The purpose of the Debt Relief Fund is strictly is to assist small businesses that are experiencing financial challenges as a direct result of Covid-19. This fund is not available to assist small businesses that were already in financial distress for different reasons prior to the outbreak of the pandemic in the country. To access the fund, businesses are required to register on the SMME South Africa platform. It requires applicants to fill in the details of their shareholder/s as well as their employee demographics:

  • They must be 100% owned by South African citizens
  • They should employ at least 70% South African nationals
  • They must be registered with SARS and tax compliant.
  • Priority will be given to businesses owned by females, the youth and persons with disabilities.

Growth / Resilience Facility

The difference between the Debt Relief Fund and the Growth/ Resilience fund is that the latter is a soft loan targeted at SMEs that are manufacturing what could be considered essential goods during the Covid-19 pandemic such as PPE (Personal Protective Equipment).

For businesses to qualify for funding, they need to:

  • meet the government’s definitions of micro, small and medium enterprises
  • meet the turnover threshold for businesses, which in turn depend on the sector in which they operate

All the categories are in accordance with what was gazetted by the department last year in March. Each will be considered on a case by case basis, and the onus is on the SME to prove how its business operations are affected by Covid-19. It is imperative that small businesses be tax compliant when applying to these funding schemes.

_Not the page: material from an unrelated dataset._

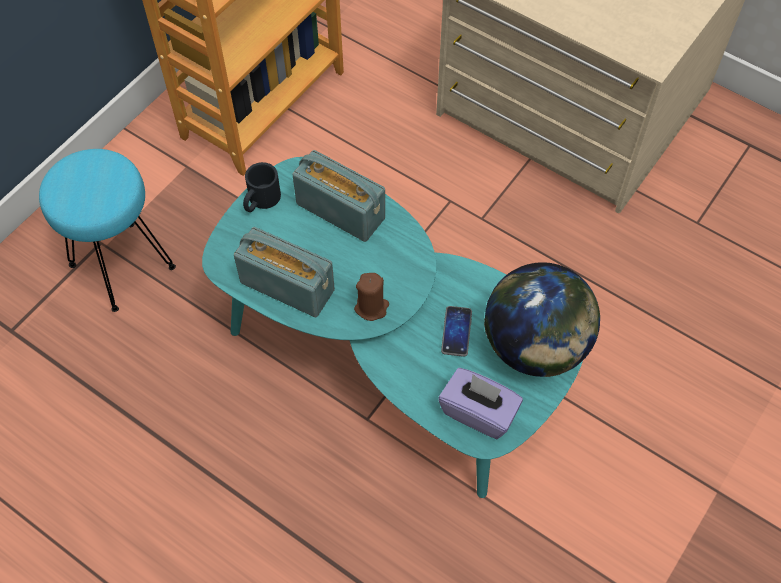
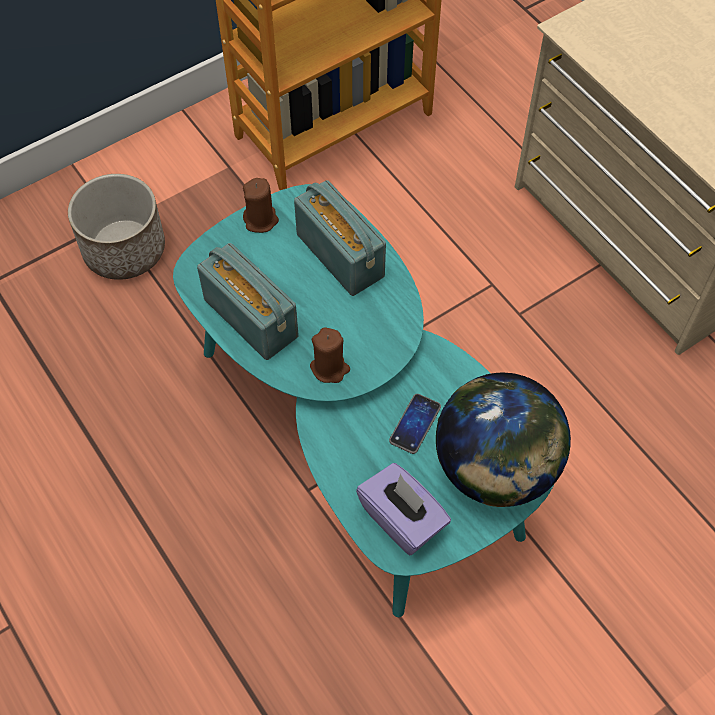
camera: 20 degrees right, 0 degrees up
(122, 264) = (124, 249): turquoise stool -> planter
(260, 201) = (261, 220): black mug -> brown candle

Rupert, Oppenheimer Families

Business Partner‘s Sukuma Relief Programme has been appointed as the administrator to disburse R1-billion from the Rupert Family to small businesses, and is now accepting applications for funding, though apparently it has already been over-subscribed and had to suspend the acceptance of further applications.

The fund is made up of two distinct and separate relief offerings – one for formal sole proprietors and another for other business entities, namely close corporations, companies, and trusts, Business Partners announced in a statement. It will comprise grants and low-interest-bearing loans with a 12-month repayment holiday, while qualifying formal sole proprietors will receive a non-repayable grant of R25 000.

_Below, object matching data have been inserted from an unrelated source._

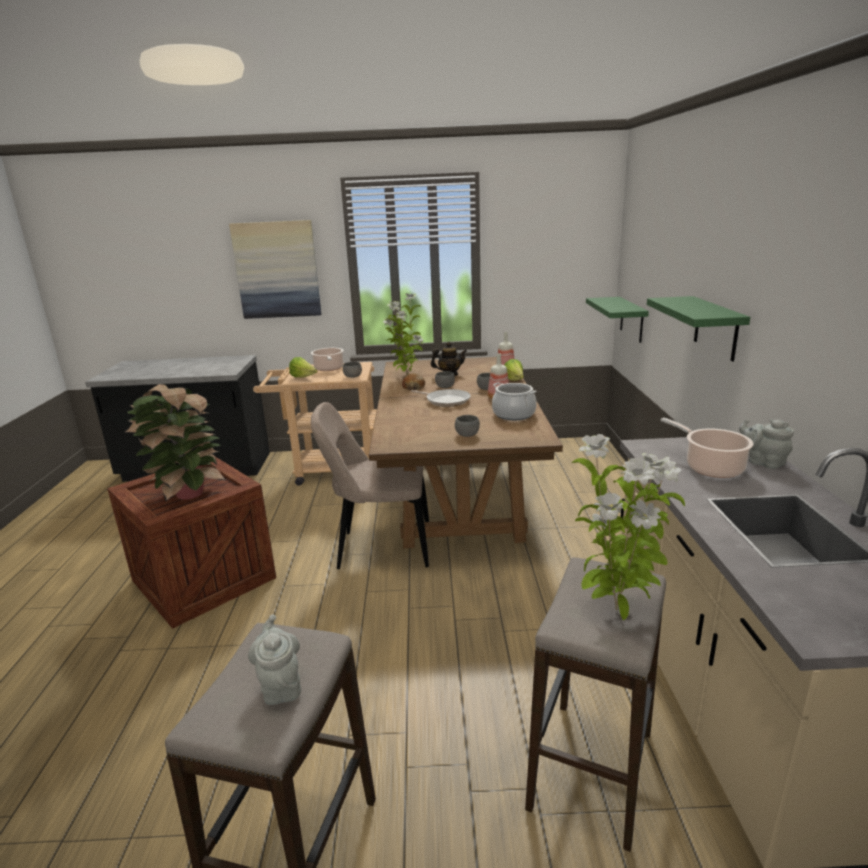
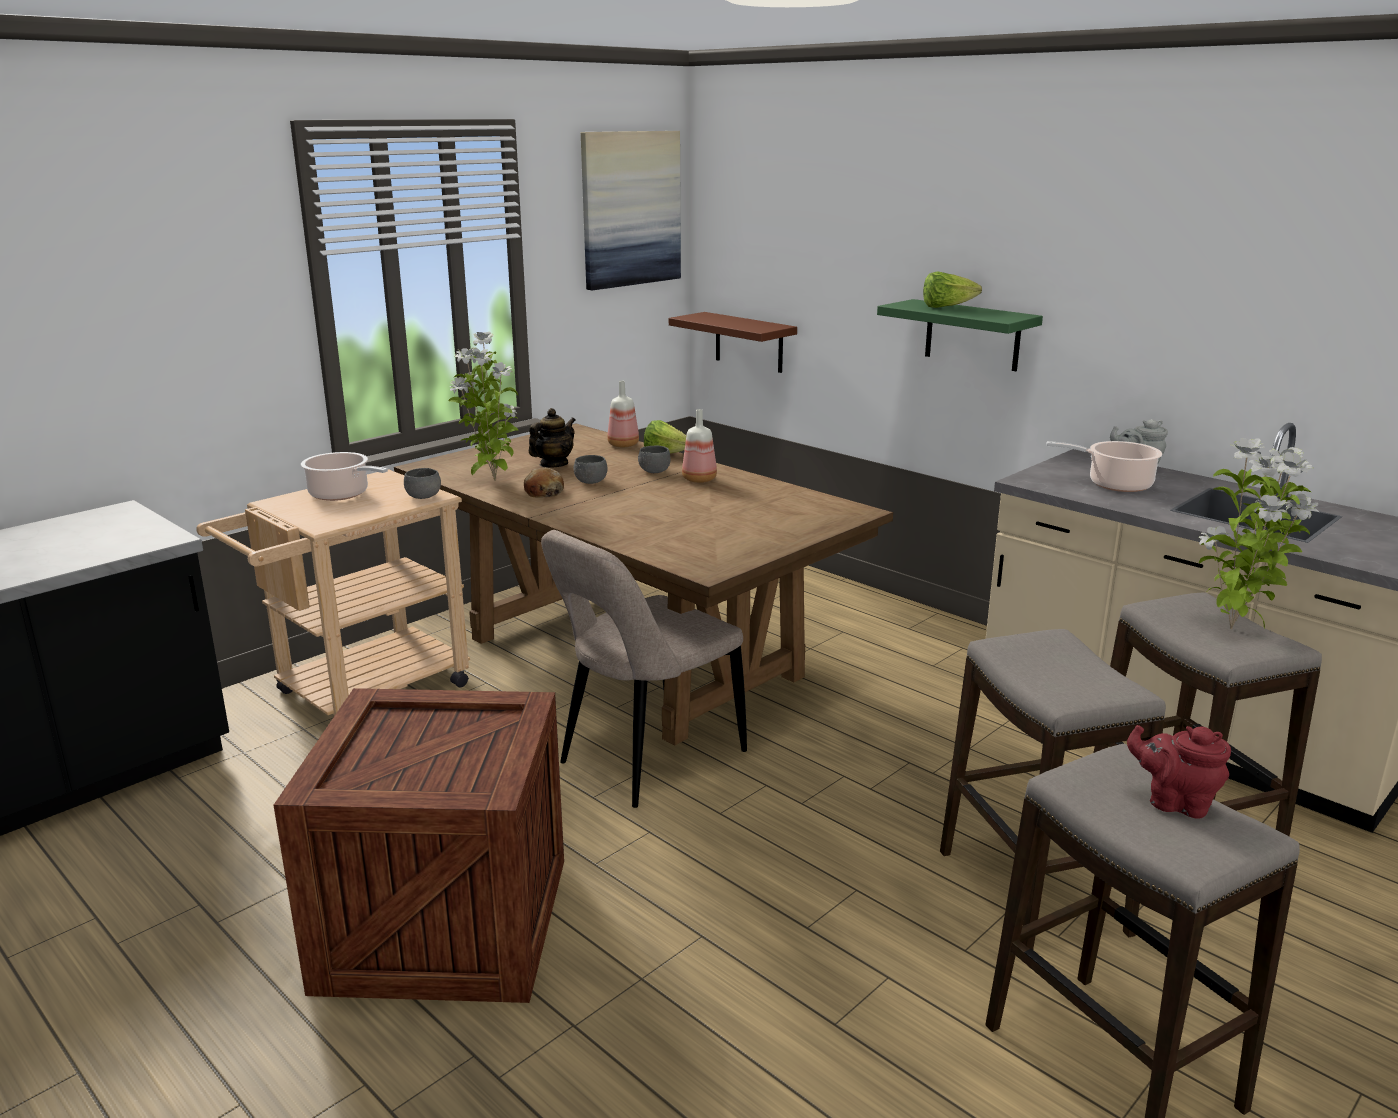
camera: 45 degrees left, 0 degrees up
(187, 493) = (449, 752): potted plant -> none
(277, 270) = (173, 310): picture -> picture (630, 209)
(280, 685) = (1174, 802): grey teapot -> red teapot
(304, 378) = (333, 517): lettuce -> lettuce (946, 307)
(437, 732) = (1032, 892): none -> stool
(446, 401) = (638, 498): frying pan -> none
(467, 435) = (769, 530): grey bowl -> none
(513, 414) = (764, 493): cooking pot -> none
(632, 319) = (749, 342): green shelf -> brown shelf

Close corporations, companies and trusts will be eligible for an unsecured loan ranging between R250 000 and R1-million, with no repayment obligations or interest incurred for the first 12 months, in addition to a R25 000 grant.

To qualify for funding, close corporations, companies or trusts must be registered, tax- and regulatory-compliant South African businesses that can prove viability prior to the arrival of the pandemic.

When applying, these entities will, therefore, be required to submit documents and supporting evidence to corroborate that it is a viable business that was impacted by Covid-19. This proof can be a demonstration of a decrease in turnover, erosion of working capital, or inability to pay salaries.

Similarly, formal sole proprietors will need to provide proof of an active bank account to show business activity prior to the outbreak of the pandemic and provide evidence of tax compliance, the Business Partners statement said.

Business Partners is actively seeking additional benefactors to contribute to the fund, but applications have been suspended in the interim.